- Sagauni Location in Uttar Pradesh, India
- Coordinates: 27°10′30″N 78°58′28″E﻿ / ﻿27.17505°N 78.97453°E
- Country: India
- State: Uttar Pradesh
- District: Mainpuri
- Tehsil: Mainpuri

Area
- • Total: 6.05 km^{2} (2.34 sq mi)

Population (2011)
- • Total: 4,507
- • Density: 745/km^{2} (1,930/sq mi)
- Time zone: UTC+5:30 (IST)

= Sagauni =

Village in Uttar Pradesh, India

Sagauni is a village in Mainpuri block of Mainpuri district, Uttar Pradesh. As of 2011, it has a population of 4,507, in 720 households.

== Demographics ==
As of 2011, Sagauni had a population of 4,507, in 720 households. This population was 54.3% male (2,446) and 45.7% female (2,061). The 0-6 age group numbered 645 (360 male and 285 female), or 14.3% of the total population. 239 residents were members of Scheduled Castes, or 5.3% of the total.

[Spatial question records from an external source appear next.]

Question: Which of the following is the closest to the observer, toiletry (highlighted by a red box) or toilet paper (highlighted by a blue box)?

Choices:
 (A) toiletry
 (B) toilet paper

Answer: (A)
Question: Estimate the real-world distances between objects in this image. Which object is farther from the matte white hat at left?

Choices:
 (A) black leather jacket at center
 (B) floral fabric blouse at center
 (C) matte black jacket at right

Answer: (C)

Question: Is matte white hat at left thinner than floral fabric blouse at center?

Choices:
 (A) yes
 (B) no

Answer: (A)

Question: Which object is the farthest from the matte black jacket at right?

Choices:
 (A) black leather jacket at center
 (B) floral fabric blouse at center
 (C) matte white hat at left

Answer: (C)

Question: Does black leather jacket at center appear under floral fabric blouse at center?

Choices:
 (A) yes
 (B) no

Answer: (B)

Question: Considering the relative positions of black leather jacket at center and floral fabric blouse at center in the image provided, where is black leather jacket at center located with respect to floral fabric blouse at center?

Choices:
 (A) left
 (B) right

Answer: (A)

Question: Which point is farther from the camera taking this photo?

The 1981 census recorded Sagauni as having a population of 2,967 people, in 478 households.

The 1961 census recorded Sagauni as comprising 4 hamlets, with a total population of 1,907 people (995 male and 912 female), in 369 households and 267 physical houses. The area of the village was given as 1,527 acres.

== Infrastructure ==
As of 2011, Sagauni had 1 primary school; it did not have any healthcare facilities. Drinking water was provided by well, hand pump, and tube well; there were no public toilets. The village had a post office but no public library; there was at least some access to electricity for all purposes. Streets were made of kachcha materials.